COP28 draft agreement drops phaseout of fossil fuels

COP28 draft agreement drops phaseout of fossil fuels

A draft agreement from the UN’s COP28 climate summit has dropped references to the phaseout of fossil fuels, triggering a backlash from countries that accuse Saudi Arabia and other petrostates of thwarting efforts to tackle global warming.
The document, which will have to be agreed on by almost 200 countries at the summit in Dubai, sets out a range of actions that countries “could” take to cut greenhouse gas emissions to net zero by 2050.
This includes reducing “consumption and production of fossil fuels, in a just orderly and equitable manner so as to achieve net zero [carbon emissions] by, before, or around 2050 in keeping with the science”.

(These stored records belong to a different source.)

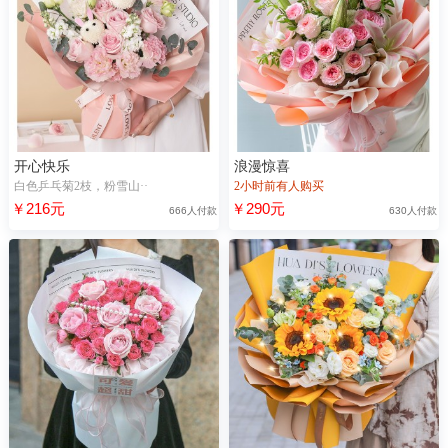
开心快乐
浪漫惊喜
白色乒乓菊2枝，粉雪山··
2小时前有人购买
￥216元
￥290元
666人付款
630人付款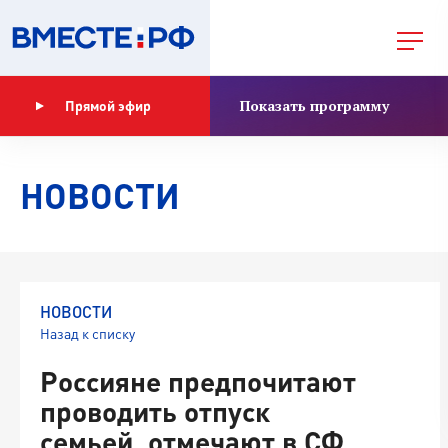
Показать программу
Прямой эфир
НОВОСТИ
НОВОСТИ
Назад к списку
Россияне предпочитают
проводить отпуск
семьей, отмечают в СФ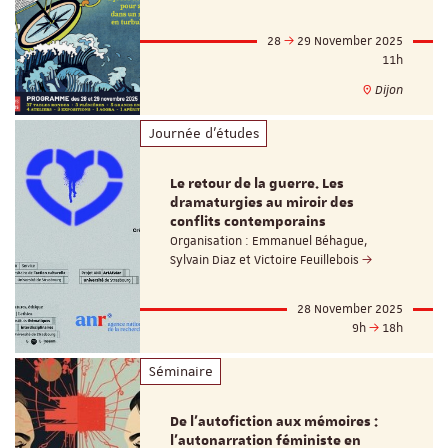
28
29 November 2025
11h
Dijon
Journée d'études
Le retour de la guerre. Les
dramaturgies au miroir des
conflits contemporains
Organisation : Emmanuel Béhague,
Sylvain Diaz et Victoire Feuillebois
28 November 2025
9h
18h
Séminaire
De l’autofiction aux mémoires :
l’autonarration féministe en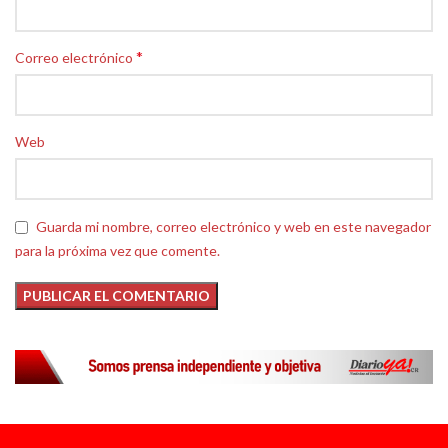
*
Correo electrónico
Web
Guarda mi nombre, correo electrónico y web en este navegador
para la próxima vez que comente.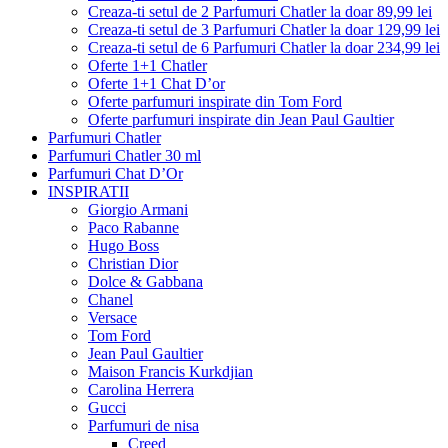
Creaza-ti setul de 2 Parfumuri Chatler la doar 89,99 lei
Creaza-ti setul de 3 Parfumuri Chatler la doar 129,99 lei
Creaza-ti setul de 6 Parfumuri Chatler la doar 234,99 lei
Oferte 1+1 Chatler
Oferte 1+1 Chat D’or
Oferte parfumuri inspirate din Tom Ford
Oferte parfumuri inspirate din Jean Paul Gaultier
Parfumuri Chatler
Parfumuri Chatler 30 ml
Parfumuri Chat D’Or
INSPIRATII
Giorgio Armani
Paco Rabanne
Hugo Boss
Christian Dior
Dolce & Gabbana
Chanel
Versace
Tom Ford
Jean Paul Gaultier
Maison Francis Kurkdjian
Carolina Herrera
Gucci
Parfumuri de nisa
Creed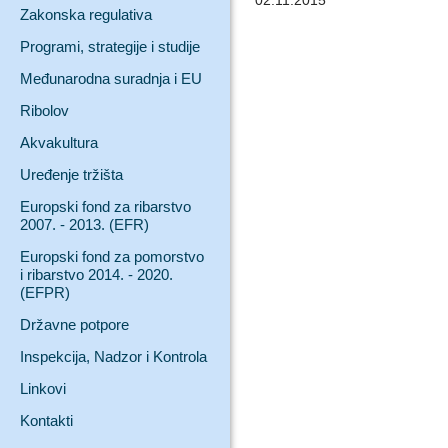
02.11.2015
Zakonska regulativa
Programi, strategije i studije
Međunarodna suradnja i EU
Ribolov
Akvakultura
Uređenje tržišta
Europski fond za ribarstvo
2007. - 2013. (EFR)
Europski fond za pomorstvo
i ribarstvo 2014. - 2020.
(EFPR)
Državne potpore
Inspekcija, Nadzor i Kontrola
Linkovi
Kontakti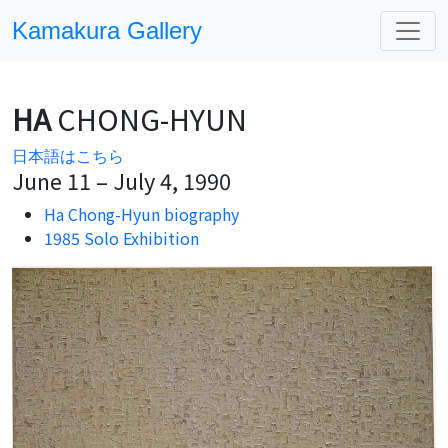
Kamakura Gallery
HA
CHONG-HYUN
日本語はこちら
June 11 – July 4, 1990
Ha Chong-Hyun biography
1985 Solo Exhibition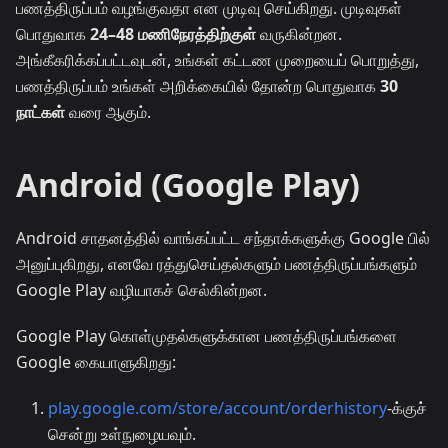
பணத்திருப்பம் வழங்குவதா என முடிவு செய்கிறது. முடிவுகள்
பொதுவாக
24–48 மணிநேரத்திற்குள்
வருகின்றன.
அங்கீகரிக்கப்பட்டவுடன், உங்கள் கட்டண முறையைப் பொறுத்து,
பணத்திருப்பம் உங்கள் அறிக்கையில் தோன்ற பொதுவாக
30
நாட்கள்
வரை ஆகும்.
Android (Google Play)
Android சாதனத்தில் வாங்கப்பட்ட சந்தாக்களுக்கு Google பில்
அனுப்புகிறது, எனவே ரத்துசெய்தல்களும் பணத்திருப்பங்களும்
Google Play வழியாகச் செல்கின்றன.
Google Play கொள்முதல்களுக்கான பணத்திருப்பங்களை
Google கையாளுகிறது:
play.google.com/store/account/orderhistory
-க்குச்
சென்று உள்நுழையவும்.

But a large number of countries are hoping the final text will go further by striking a landmark agreement to phase out fossil fuels, rather than just presenting the choice to cut their consumption and production.

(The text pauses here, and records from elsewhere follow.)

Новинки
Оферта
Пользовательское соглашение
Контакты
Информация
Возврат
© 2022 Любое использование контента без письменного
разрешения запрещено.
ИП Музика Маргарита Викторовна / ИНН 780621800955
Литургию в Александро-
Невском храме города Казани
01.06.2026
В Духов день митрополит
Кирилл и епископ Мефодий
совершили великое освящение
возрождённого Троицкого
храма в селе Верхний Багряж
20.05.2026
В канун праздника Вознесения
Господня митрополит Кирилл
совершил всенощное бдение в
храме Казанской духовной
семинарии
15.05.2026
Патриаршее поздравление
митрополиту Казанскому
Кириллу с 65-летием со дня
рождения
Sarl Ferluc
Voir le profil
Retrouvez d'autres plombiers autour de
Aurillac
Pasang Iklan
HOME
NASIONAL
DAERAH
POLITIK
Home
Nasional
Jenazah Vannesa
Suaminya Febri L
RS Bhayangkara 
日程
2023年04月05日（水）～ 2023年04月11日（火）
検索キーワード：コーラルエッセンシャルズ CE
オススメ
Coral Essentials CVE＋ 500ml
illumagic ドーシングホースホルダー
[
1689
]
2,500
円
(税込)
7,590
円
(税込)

The draft text, published by the UN climate body, faces fierce opposition from countries in the EU and small island states, as well as the UK.
EU climate commissioner Wopke Hoekstra said it was “clearly insufficient”, adding: “For the vast majority of our emissions we have no alternative than to drive them down and out asap.”

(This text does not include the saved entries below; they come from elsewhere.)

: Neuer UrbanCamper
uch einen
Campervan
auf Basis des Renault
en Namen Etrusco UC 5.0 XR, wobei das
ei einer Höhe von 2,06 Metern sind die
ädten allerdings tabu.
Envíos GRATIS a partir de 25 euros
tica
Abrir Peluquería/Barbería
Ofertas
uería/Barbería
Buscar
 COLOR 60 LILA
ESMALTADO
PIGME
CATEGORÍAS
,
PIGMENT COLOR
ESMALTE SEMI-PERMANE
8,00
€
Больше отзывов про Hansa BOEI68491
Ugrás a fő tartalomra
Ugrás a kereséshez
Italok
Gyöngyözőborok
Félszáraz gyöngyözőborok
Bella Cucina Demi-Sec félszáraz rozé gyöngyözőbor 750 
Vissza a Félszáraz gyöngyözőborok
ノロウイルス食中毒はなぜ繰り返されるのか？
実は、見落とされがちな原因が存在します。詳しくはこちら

Negotiators and ministers from countries around the world at the weekend accused Saudi Arabia of piling pressure on Sultan al-Jaber, COP28 president and head of the Abu Dhabi National Oil Company, to shift the focus of any agreement away from fossil fuels. “Clearly there is an emerging proactive fossil coalition,” said one senior EU negotiator after the text was released. “In the past we had more silent resistance and now it seems more conscious and more focused and more co-ordinated.”